To examine strain diversification in the presence of the competitor strain, we used the model of the adaptive radiation of SBW25 cultured in spatially structured static microcosms. Briefly, the Cupriavidus sp. and SBW25 were cocultured in 6 mL of KB medium containing 5% soil suspension using 25-mL flat-bottom glass bottles. The microcosms with six replicates were incubated without shaking to produce a spatially heterogeneous environment. The control treatment was included in the absence of a competitor strain. A total of 180 samples (6 treatments × 6 replicates × 5 times) were used to track taxon diversification at 28°C for 5 days. Destructive sampling of six replicates was performed every day. The diversity (Shannon index) was calculated by counting the morphology of colonies using spread plating on KB agar plates (66). To infer species interactions, we compared observed cell densities to the sum of monoculture cell densities of the constituent species (67, 68). A ratio value of 1 indicates additive growth, that is, no interaction; values of <1 indicate potential antagonistic interactions; and values of >1 indicate potential facilitation.

UHPLC-MS analysis of extracellular metabolites.

To address question ii, we conducted untargeted ultra-high-performance liquid chromatography-mass spectrometry (UHPLC-MS) analysis of extracellular metabolic compounds to disentangle the potential mechanism of competitive suppression induced by SBW25 on Cupriavidus sp. strains. Monoculture (Cup1, Cup3, and SBW25) and coculture (Cup1-SBW25 and Cup3-SBW25) experiments were performed in 100 mL of KB medium at 28°C and 180 rpm. Taxa were inoculated at equal population densities of 104 CFU mL−1. We used 100 mL of sterile KB medium as the control treatment. After 4 days, culture suspensions were collected and centrifuged at 10,000 rpm for 10 min, and the supernatants were sterilized using 0.22-μm membrane filters. The obtained samples were freeze-dried and suspended in precooled 80% methanol and 0.1% formic acid. Sample fractions of 1 mL were incubated on ice for 5 min and centrifuged at 10,000 rpm and 4°C for 15 min. The supernatants were diluted to a final concentration of 53% methanol. Final sample aliquots of 20 μL were used for LC-MS analysis.

Statistical analysis.

Pearson correlation and one-way analysis of variance (ANOVA) were performed using SPSS 23.0. Correlation matrixes based on Spearman’s rank correlation coefficients between soil properties, bacterivorous nematode abundances, ALP-producing bacterial community, and soil enzymatic activities were visualized using the “corrplot” package in R (69). Principal-coordinate analysis was conducted to assess the effect of experimental factors based on Bray-Curtis distances of ALP-producing bacterial composition using the “capscale” function of the vegan package, and statistical analyses were performed using the “permutest” function (60). Analysis of similarities (ANOSIM) was further carried out to explore whether there was a significant difference in the ALP-producing bacterial populations between treatments with and without nematode addition.
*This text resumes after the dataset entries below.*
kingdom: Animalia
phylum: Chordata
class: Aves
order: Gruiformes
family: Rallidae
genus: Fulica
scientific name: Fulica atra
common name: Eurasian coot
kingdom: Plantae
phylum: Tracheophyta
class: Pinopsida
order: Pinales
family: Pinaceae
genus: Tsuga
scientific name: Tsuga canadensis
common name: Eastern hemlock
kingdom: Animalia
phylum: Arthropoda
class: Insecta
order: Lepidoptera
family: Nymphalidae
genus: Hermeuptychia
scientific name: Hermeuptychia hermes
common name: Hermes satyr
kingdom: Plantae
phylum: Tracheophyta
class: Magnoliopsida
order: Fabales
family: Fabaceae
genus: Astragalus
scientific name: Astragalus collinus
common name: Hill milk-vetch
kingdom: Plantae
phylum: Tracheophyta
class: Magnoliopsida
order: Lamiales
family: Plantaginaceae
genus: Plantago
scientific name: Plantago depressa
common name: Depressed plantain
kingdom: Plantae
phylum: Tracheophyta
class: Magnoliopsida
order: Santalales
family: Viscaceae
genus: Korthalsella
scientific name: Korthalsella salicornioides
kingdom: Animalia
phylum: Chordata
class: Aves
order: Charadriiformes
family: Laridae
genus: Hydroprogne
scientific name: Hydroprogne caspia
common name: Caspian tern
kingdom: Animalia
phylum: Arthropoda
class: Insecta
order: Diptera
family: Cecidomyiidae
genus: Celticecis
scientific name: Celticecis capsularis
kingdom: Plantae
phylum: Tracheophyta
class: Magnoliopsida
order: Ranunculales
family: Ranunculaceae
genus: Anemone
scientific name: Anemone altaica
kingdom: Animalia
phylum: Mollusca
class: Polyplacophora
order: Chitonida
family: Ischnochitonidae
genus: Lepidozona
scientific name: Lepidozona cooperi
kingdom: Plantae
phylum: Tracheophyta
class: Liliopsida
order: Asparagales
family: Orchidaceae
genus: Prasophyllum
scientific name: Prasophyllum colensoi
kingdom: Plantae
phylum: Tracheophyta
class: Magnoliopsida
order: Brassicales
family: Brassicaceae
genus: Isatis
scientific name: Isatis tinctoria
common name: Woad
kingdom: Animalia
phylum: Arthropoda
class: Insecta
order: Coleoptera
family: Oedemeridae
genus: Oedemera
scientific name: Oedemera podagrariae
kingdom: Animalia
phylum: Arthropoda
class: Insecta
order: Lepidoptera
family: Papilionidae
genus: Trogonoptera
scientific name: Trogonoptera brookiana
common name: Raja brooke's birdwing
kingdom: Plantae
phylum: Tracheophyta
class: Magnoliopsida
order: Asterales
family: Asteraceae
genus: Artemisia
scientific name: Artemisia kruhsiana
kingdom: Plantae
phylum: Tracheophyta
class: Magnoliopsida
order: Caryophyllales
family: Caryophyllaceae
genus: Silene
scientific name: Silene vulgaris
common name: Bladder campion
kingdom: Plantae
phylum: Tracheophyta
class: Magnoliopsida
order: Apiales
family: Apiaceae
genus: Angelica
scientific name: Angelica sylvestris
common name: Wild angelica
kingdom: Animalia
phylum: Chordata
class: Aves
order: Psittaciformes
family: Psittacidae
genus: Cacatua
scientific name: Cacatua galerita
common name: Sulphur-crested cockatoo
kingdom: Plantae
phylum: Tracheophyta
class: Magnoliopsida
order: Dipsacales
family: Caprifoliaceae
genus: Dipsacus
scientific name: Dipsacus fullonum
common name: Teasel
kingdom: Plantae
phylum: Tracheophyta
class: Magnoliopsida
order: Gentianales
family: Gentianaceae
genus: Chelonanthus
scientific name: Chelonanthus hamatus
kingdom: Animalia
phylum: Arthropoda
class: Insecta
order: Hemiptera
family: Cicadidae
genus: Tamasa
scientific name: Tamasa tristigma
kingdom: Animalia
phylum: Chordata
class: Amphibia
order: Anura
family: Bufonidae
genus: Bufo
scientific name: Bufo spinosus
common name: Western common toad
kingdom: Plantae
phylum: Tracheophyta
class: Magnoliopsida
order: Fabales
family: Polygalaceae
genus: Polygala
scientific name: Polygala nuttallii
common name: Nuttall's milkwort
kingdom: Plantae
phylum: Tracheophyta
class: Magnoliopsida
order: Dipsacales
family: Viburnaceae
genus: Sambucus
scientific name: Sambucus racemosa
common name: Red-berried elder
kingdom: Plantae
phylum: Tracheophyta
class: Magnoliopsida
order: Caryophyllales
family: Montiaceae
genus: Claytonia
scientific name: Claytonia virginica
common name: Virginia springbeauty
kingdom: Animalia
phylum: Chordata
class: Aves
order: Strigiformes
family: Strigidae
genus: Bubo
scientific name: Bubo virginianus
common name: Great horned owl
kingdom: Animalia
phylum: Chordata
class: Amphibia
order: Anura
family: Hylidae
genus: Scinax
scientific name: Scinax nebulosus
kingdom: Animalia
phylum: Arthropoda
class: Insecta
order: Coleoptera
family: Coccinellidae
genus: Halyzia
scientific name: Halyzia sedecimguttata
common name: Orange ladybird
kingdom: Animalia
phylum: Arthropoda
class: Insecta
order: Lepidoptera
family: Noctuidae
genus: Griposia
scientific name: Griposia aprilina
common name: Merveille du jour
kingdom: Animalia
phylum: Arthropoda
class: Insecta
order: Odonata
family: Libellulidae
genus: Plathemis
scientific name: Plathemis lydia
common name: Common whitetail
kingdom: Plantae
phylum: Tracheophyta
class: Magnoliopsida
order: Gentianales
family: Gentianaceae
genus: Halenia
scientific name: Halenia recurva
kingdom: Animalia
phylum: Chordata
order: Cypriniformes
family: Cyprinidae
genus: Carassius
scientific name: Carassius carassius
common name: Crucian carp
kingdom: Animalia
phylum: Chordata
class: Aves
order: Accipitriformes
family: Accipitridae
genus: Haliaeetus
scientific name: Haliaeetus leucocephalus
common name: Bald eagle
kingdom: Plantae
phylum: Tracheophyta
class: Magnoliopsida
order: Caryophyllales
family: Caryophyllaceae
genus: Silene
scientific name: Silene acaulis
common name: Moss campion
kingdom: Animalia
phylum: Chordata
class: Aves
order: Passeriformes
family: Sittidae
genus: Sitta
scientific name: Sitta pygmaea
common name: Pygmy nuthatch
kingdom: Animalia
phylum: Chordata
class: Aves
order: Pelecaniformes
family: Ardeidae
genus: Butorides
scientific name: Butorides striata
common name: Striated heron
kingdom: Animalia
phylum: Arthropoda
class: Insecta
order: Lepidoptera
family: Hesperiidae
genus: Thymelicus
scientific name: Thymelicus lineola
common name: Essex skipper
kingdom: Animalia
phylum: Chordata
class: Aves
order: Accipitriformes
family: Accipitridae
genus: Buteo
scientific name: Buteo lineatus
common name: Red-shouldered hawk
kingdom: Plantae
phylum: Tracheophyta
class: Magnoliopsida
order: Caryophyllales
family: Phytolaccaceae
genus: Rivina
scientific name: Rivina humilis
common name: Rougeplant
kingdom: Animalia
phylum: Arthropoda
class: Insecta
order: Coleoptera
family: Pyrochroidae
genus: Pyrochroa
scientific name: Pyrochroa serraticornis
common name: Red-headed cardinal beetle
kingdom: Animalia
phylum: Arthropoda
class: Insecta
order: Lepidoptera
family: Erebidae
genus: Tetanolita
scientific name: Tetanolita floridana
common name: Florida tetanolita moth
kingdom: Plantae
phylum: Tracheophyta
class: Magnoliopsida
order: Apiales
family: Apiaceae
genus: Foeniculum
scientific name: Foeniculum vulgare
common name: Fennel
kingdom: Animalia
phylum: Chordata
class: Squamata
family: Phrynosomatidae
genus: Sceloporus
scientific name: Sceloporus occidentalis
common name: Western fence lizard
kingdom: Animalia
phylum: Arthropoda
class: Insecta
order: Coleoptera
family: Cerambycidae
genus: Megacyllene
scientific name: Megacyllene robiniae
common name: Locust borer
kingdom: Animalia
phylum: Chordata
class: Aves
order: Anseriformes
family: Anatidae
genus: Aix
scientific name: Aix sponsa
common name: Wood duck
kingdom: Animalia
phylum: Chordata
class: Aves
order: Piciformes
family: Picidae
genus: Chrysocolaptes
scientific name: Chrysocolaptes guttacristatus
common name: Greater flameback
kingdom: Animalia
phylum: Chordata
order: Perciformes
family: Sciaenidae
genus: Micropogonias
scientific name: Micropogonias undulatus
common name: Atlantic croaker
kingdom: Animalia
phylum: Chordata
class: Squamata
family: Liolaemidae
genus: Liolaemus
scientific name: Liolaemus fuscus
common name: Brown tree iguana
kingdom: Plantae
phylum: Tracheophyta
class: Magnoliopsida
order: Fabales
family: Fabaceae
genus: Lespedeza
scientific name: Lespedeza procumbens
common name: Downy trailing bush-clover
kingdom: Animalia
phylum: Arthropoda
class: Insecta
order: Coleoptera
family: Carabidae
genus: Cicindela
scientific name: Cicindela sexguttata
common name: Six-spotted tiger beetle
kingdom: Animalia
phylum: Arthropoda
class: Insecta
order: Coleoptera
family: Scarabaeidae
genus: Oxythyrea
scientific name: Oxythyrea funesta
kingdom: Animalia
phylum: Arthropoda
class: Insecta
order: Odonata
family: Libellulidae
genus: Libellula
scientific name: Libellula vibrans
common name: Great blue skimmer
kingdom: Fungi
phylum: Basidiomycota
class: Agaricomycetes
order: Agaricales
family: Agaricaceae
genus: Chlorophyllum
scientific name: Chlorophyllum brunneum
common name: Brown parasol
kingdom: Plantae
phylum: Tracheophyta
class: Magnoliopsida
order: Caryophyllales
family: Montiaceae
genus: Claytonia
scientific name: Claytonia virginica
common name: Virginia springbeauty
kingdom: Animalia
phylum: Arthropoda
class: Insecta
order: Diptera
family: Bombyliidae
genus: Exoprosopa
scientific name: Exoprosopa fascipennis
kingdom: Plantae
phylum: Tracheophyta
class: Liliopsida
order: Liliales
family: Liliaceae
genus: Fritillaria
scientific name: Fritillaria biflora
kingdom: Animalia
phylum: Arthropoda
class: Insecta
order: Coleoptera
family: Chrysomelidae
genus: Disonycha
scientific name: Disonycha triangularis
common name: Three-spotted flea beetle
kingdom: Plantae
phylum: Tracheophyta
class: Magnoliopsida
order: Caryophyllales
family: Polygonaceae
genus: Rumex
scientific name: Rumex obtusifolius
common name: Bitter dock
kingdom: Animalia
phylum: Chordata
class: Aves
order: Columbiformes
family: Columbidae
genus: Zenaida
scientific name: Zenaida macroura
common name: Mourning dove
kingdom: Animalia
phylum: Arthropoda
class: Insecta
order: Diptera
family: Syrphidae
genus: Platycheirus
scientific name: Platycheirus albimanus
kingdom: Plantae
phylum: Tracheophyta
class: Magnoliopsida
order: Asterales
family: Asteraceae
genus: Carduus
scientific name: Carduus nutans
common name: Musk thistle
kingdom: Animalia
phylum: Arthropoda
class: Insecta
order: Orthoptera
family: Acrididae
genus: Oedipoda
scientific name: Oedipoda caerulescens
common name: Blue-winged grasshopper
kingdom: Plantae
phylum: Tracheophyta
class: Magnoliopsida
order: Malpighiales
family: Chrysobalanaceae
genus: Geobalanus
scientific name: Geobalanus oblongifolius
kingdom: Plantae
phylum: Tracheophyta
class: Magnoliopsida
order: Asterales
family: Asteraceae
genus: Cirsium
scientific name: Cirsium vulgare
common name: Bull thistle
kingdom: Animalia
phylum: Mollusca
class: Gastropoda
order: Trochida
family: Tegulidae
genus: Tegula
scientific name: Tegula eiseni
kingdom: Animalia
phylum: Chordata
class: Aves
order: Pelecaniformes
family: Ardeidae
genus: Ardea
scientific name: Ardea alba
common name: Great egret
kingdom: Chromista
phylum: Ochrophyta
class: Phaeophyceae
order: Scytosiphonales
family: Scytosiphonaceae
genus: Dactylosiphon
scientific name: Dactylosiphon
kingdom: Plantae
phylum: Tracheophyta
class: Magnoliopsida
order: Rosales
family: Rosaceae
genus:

To address question iii, random forest modeling was used to estimate the impacts of important predictors on ALP activity, including soil properties, nematodes, and the ALP-producing bacterial community. The increase in mean square error between observations and predictions was measured to assess the contribution of each predictor (70). The accuracy of the results was calculated for each tree and then averaged across 500 trees (71). The model was constructed using the randomForest package (72), and the significance of the corresponding model and contribution were measured using the A3 and rfPermute packages, respectively (73, 74). Structural equation modeling was applied to illustrate the direct and indirect influences of these factors on ALP activity. The model analysis was performed with maximum likelihood estimation using AMOS 20.0. The chi-square value, goodness-of-fit index, Akaike information criterion root, and mean square error of approximation were used to evaluate the model fitness (75).

Data availability.

All sequences of the phoD gene obtained in this study were deposited in the Sequence Read Archive of the NCBI database under accession number PRJNA658735.